[SELECTED EXCERPT]
Flatten¶

Overview¶

The flatten expression transforms a nested array (array of arrays) into a single-level array by concatenating all inner arrays. It flattens exactly one level of nesting, converting Array[Array[T]] to Array[T].

Syntax¶

flatten(array_of_arrays)

// DataFrame API
import org.apache.spark.sql.functions.flatten
df.select(flatten(col("nested_array")))

Arguments¶

Argument	Type	Description
array_of_arrays	Array[Array[T]]	A nested array where each element is itself an array

Return Type¶

Returns an array with the same element type as the inner arrays. If the input is Array[Array[T]], the output is Array[T].

Supported Data Types¶

Array of arrays with any element type (numeric, string, complex types, etc.)

[BRIEF 1] Using the flatten page above, decide whether each statement agrees with it: (a) flatten removes every level of nesting from its input; (b) the resulting array has the element type of the inner arrays; (c) only numeric element types are supported. For each, answer yes or no and quote the deciding words.

[PROVIDED MATERIAL]
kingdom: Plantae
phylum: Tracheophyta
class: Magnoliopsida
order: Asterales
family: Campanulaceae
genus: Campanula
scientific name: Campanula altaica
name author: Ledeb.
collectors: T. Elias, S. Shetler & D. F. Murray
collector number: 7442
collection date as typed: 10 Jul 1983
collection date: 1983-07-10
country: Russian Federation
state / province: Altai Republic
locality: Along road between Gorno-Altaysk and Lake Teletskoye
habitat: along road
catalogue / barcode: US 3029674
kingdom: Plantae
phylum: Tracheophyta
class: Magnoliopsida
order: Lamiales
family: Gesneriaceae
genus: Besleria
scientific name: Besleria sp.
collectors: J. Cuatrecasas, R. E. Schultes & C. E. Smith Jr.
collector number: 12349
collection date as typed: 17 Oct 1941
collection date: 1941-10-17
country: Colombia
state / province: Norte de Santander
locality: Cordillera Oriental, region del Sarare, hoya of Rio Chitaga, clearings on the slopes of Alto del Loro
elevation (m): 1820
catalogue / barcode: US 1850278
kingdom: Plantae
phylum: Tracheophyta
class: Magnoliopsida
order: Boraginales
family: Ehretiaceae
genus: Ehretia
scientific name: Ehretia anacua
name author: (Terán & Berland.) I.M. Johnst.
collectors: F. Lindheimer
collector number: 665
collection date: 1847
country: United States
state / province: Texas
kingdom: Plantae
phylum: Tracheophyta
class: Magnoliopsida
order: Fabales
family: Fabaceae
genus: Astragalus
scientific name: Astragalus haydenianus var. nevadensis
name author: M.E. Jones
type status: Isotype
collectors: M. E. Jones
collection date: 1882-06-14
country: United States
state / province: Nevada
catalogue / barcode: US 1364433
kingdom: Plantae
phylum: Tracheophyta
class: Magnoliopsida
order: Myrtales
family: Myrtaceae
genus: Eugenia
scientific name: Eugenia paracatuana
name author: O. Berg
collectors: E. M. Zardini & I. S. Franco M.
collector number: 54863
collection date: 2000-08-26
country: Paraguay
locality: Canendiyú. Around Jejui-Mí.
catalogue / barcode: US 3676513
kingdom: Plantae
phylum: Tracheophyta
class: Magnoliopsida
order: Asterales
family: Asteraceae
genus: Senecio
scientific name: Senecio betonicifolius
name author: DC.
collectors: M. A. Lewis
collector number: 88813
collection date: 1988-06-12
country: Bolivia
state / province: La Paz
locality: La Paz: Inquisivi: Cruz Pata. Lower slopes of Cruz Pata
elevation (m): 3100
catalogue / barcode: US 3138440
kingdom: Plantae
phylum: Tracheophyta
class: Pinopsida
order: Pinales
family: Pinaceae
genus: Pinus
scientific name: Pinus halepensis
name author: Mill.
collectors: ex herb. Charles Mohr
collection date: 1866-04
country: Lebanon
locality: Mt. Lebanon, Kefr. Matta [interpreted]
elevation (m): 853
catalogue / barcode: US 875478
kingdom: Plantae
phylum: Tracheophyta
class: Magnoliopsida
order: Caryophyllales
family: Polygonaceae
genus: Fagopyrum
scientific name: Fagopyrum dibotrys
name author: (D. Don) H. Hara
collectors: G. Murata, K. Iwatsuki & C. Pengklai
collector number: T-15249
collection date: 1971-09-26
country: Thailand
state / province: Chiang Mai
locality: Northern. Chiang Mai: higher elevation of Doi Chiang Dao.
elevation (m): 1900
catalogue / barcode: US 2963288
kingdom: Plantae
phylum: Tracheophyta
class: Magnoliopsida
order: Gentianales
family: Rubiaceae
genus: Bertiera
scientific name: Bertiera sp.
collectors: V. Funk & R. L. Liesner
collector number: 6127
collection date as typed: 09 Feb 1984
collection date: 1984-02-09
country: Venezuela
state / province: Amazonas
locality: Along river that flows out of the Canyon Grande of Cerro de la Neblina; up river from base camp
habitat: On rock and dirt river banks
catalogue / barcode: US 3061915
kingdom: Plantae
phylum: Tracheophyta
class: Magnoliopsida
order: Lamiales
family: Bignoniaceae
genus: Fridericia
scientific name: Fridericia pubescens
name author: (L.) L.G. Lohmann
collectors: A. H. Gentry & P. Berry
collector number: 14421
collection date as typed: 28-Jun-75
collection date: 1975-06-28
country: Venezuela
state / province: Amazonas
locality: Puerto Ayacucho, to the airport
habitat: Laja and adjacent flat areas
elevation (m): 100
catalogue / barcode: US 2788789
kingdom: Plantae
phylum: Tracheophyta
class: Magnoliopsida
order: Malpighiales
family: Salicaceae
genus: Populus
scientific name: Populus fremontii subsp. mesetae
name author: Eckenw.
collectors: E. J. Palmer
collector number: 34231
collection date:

[BRIEF 2] In the records, echo everything from the line containing "collectors: G. Murata, K." down to the line containing "scientific name: Bertiera sp.", with both of those lines included.

[FULL SOLUTION 1]
(a) No: "It flattens exactly one level of nesting, converting Array[Array[T]] to Array[T]."
(b) Yes: "Returns an array with the same element type as the inner arrays."
(c) No: "Array of arrays with any element type (numeric, string, complex types, etc.)"

[FULL SOLUTION 2]
collectors: G. Murata, K. Iwatsuki & C. Pengklai
collector number: T-15249
collection date: 1971-09-26
country: Thailand
state / province: Chiang Mai
locality: Northern. Chiang Mai: higher elevation of Doi Chiang Dao.
elevation (m): 1900
catalogue / barcode: US 2963288
kingdom: Plantae
phylum: Tracheophyta
class: Magnoliopsida
order: Gentianales
family: Rubiaceae
genus: Bertiera
scientific name: Bertiera sp.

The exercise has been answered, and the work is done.